Generate Unique Ids
As for tracking sub-IDs, why not just keep a std::map<unsigned, std::set<unsigned>> that holds the sub-IDs allocated to each "parent" ID? Then you can traverse that set and nuke/free the IDs as needed.
The pigeon hole principle applies for this type of thing.
Generally people either go with a very large value and take steps to ensure it is probably going to be unique, such as a GUID, or they use an external system that tracks and ensures each ID is unique.
For text strings there are possibly other ways to handle it.
Notes on each:
A 'probably unique' value can mean many things. A GUID can be 'probably unique' at generation and several GUID generators encode information like the current time in milliseconds, a counter unique to that machine's generator, and a hardware ID value, which will reduce the likelyhood of the numbers ever colliding. Other times it can mean a hash function like running SHA over a string, which will probably not generate a collision but with enough values it eventually will.
I've worked on several games with an external registration system for object IDs. When a new type of game object is created there is a script or tool that registers the use with a database and increases the count, or a file somewhere that has the last used number, or similar. If it needs to be unique but only for the duration of the program, a direct data dictionary (such as a map) works well enough.
Text strings for display are a slightly different beast and they are often handled differently.
For text strings it is often necessary to localize the messages. The best way I've seen to work with that is a direct data mapping and a localization database. The key is literally the string. The programmer might end up using a key "trapped_door_open_message" and it is the programmer's responsibility to ensure the key is entered in the localization database and flagged for translation. When a message is not translated but goes through the localization system anyway it results in a value like: "Untranslated string key: trapped_door_open_message".

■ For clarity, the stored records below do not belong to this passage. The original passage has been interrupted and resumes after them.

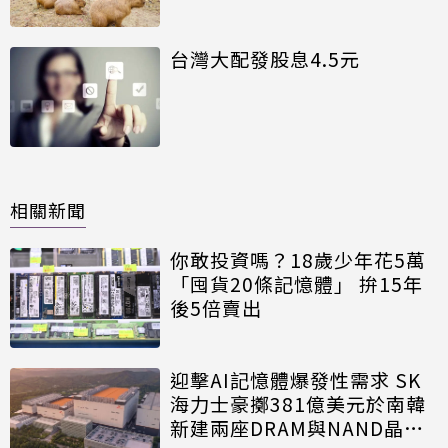
台灣大配發股息4.5元
相關新聞
你敢投資嗎？18歲少年花5萬
「囤貨20條記憶體」 拚15年
後5倍賣出
迎擊AI記憶體爆發性需求 SK
海力士豪擲381億美元於南韓
新建兩座DRAM與NAND晶圓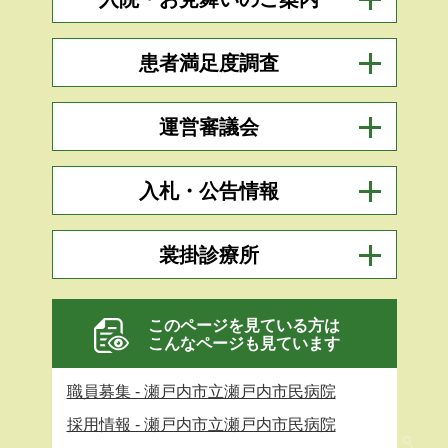
患者満足度調査
運営審議会
入札・公告情報
裳掛診療所
このページを見ている方は
こんなページも見ています
職員募集 - 瀬戸内市立瀬戸内市民病院
採用情報 - 瀬戸内市立瀬戸内市民病院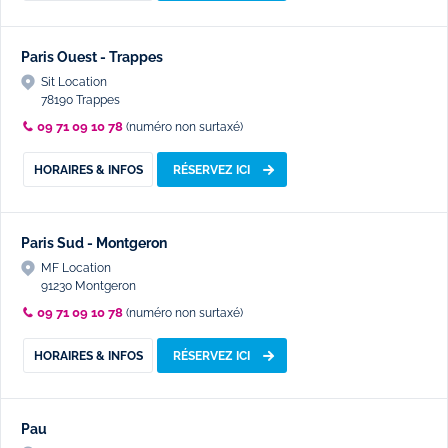
Paris Ouest - Trappes
Sit Location
78190 Trappes
09 71 09 10 78
(numéro non surtaxé)
HORAIRES & INFOS
RÉSERVEZ ICI
Paris Sud - Montgeron
MF Location
91230 Montgeron
09 71 09 10 78
(numéro non surtaxé)
HORAIRES & INFOS
RÉSERVEZ ICI
Pau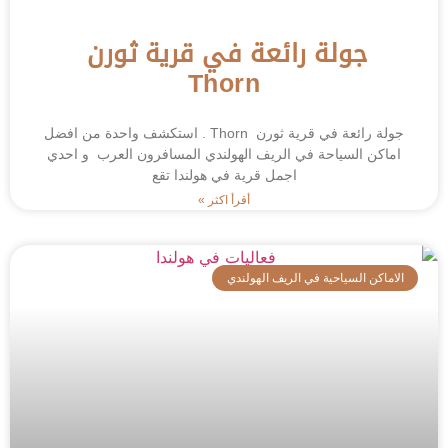
جولة رائعة في قرية ثورن
Thorn
جولة رائعة في قرية ثورن Thorn . استكشف واحدة من افضل
اماكن السياحة في الريف الهولندي المسافرون العرب و احدي
اجمل قرية في هولندا تقع
أقرأ اكثر »
الاماكن السياحية في الريف الهولندي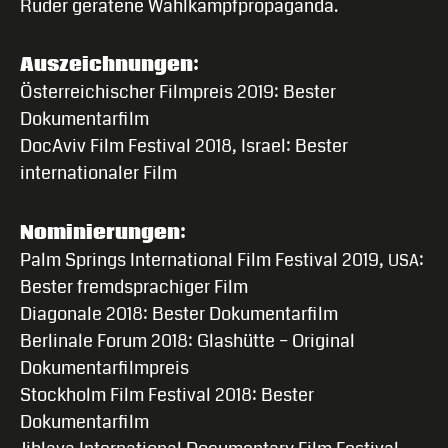
Ruder geratene Wahlkampfpropaganda.
Auszeichnungen:
Österreichischer Filmpreis 2019: Bester
Dokumentarfilm
DocAviv Film Festival 2018, Israel: Bester
internationaler Film
Nominierungen:
Palm Springs International Film Festival 2019,
:
USA
Bester fremdsprachiger Film
Diagonale 2018: Bester Dokumentarfilm
Berlinale Forum 2018: Glashütte – Original
Dokumentarfilmpreis
Stockholm Film Festival 2018: Bester
Dokumentarfilm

Better localization systems allow for providing both the count and gender of nouns for the subject and object of the statement, and also allow for numbered replacement so translators can swap those out, rather than c-style replacement in a first-come first-used basis. The translators can then do many different options: "You have {1} of {2}, only {3} remain." or "Only {3} left, you have {1} of {2}." or even "{1} of {2} complete.", or "{3} items remaining.", etc.
Another better thing for strings is to have a special type for localized strings. You can feed std::string objects into the localization system, and what comes out is a LocalizedString object. Functions like concatenation do not work on LocalizedString objects because they've already been processed for display, they become unchangeable values as far as the programmer is concerned.

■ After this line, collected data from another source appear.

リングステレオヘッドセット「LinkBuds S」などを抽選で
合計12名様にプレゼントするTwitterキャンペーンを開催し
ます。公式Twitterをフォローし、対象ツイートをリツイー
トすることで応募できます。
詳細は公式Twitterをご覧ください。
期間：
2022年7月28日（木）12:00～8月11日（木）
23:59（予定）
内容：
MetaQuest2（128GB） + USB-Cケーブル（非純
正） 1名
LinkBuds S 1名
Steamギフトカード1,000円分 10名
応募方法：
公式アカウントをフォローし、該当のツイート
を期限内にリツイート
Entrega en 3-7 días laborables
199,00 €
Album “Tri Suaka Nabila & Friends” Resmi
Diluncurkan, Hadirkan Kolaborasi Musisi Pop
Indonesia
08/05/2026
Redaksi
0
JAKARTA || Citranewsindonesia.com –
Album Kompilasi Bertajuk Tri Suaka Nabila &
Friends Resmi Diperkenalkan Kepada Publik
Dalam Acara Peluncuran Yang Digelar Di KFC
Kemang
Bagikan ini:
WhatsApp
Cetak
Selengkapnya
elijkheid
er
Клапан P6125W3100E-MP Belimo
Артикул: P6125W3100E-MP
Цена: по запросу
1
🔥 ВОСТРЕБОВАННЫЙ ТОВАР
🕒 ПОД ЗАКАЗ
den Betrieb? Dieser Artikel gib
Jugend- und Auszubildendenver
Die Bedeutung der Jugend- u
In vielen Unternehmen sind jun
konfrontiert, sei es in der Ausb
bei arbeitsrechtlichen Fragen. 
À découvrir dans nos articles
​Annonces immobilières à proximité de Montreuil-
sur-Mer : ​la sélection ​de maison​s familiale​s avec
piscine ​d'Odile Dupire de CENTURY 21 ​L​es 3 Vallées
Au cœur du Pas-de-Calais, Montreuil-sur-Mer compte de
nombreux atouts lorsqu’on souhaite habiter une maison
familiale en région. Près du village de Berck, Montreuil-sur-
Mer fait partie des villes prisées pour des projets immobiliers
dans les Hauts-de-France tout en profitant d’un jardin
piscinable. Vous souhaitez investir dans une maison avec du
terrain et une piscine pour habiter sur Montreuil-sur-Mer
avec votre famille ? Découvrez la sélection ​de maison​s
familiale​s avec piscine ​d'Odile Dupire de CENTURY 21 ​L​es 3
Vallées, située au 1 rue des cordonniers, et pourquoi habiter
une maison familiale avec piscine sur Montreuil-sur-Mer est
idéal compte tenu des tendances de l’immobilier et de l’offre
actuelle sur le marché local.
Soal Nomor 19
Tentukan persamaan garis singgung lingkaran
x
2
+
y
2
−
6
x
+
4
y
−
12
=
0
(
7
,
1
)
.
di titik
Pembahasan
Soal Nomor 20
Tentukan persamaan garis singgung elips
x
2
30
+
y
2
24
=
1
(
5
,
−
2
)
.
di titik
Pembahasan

Just allocate IDs one at a time starting at 0 (or 1). You have 4 billion+ IDs to play with in a 32-bit unsigned integer.
As for tracking sub-IDs, why not just keep a std::map<unsigned, std::set<unsigned>> that holds the sub-IDs allocated to each "parent" ID? Then you can traverse that set and nuke/free the IDs as needed.
Hi, I also thought of this solution. But it has a flaw.
For example
My first bigText contains 15 sub-strings, then ids would be
11, 12,13,14,15,16.........111,12,113,114,115
ids 111,112,113,114 ..... will collapse with 11th bigText's substrings
11th one will create substrings and its Ids would be
111,112,113.....
You added a new requirement, that duplicate strings get merged.
There are systems where all the strings get placed into a common pool and duplicate strings are combined and all are treated as read-only. That process is called "string interning", and there is plenty of stuff you can read online about it.